*** Begin section ***
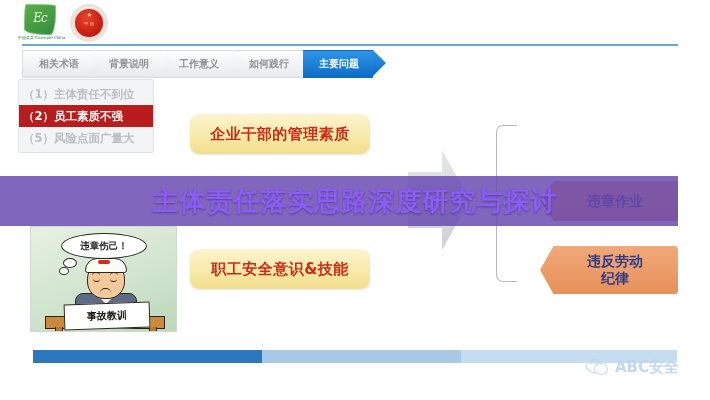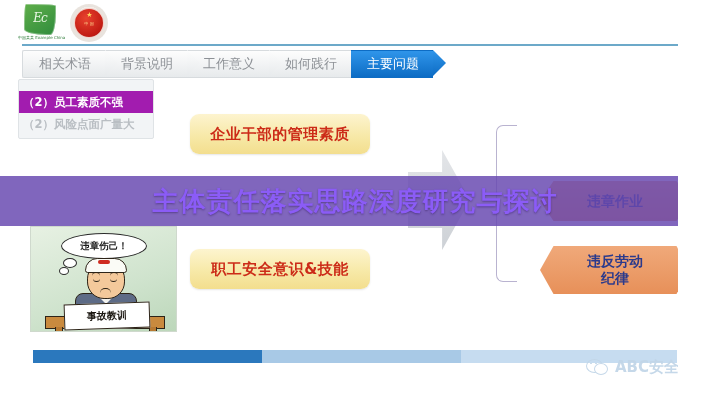--- a/index.html
+++ b/index.html
@@ -52,7 +52,7 @@
   .crumb{
     position:relative;display:flex;align-items:center;justify-content:center;
     height:26px;padding:0 14px 0 16px;
-    font-size:13px;font-weight:normal;color:#8d9196;white-space:nowrap;
+    font-size:10px;font-weight:bold;color:#8d9196;white-space:nowrap;
     background:linear-gradient(180deg,#fdfdfd,#e7eaec);
     border-top:1px solid #d7dbde;border-bottom:1px solid #d7dbde;
   }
*** End section ***
-- Activity --
Copy every line of the data where "weight" is found.

-- Solution to this task --
-    font-size:13px;font-weight:normal;color:#8d9196;white-space:nowrap;
+    font-size:10px;font-weight:bold;color:#8d9196;white-space:nowrap;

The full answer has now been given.